Freedom is not an escape from, but an ability to choose for. Freedom truly is the ability to “Love, and do what you want,” but the key is that “what you want” is a pure desire, free from self-love and directed towards God.
Saints are truly free persons who are able to give themselves completely in love to others because they are confident in God’s love for them. In the Garden of Gethsemane, Jesus broke out of the prison of fear to be fully free: he freely chose to embrace the will of his Father, out of complete confidence in his Father and out of the love for humanity which he shared with his Father.

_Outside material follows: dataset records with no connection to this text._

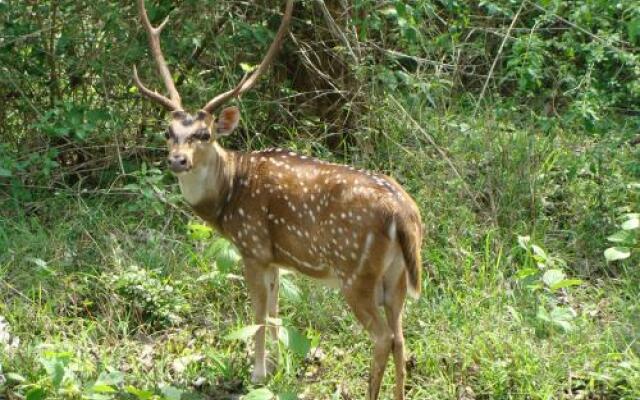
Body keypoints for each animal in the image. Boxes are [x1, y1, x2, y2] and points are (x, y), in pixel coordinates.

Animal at [132, 1, 422, 398]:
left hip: (355, 271)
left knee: (383, 338)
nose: (178, 160)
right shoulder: (277, 259)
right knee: (401, 339)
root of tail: (403, 213)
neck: (228, 195)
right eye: (168, 132)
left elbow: (257, 314)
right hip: (398, 278)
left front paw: (256, 374)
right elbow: (274, 311)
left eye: (204, 134)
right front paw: (274, 367)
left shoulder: (252, 246)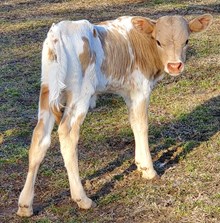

It is important to grow in freedom as we are discerning. Otherwise the voices of our own ego or selfish desires can drown out God’s voice, no matter how God speaks to us. But learning to live in a spirit of discernment—like any aspect of the spiritual life—is gradual. A good discernment doesn’t require perfect freedom. However, we should at least try to recognize what our desires and attachments are in the area of this particular discernment, so that we can strive to let go of them as much as humanly possible. Even healthy, good desires and attachments—such as our satisfaction in a particular aspect of the Church’s mission, or our love for our family—can become impediments to true freedom if we make them more important than the will of God.
To Journal About
What is your vision of freedom?
What are the biggest obstacles to freedom that you face in your current discernment?
After you have journaled about these questions, bring your answers and your desires to Jesus in prayer.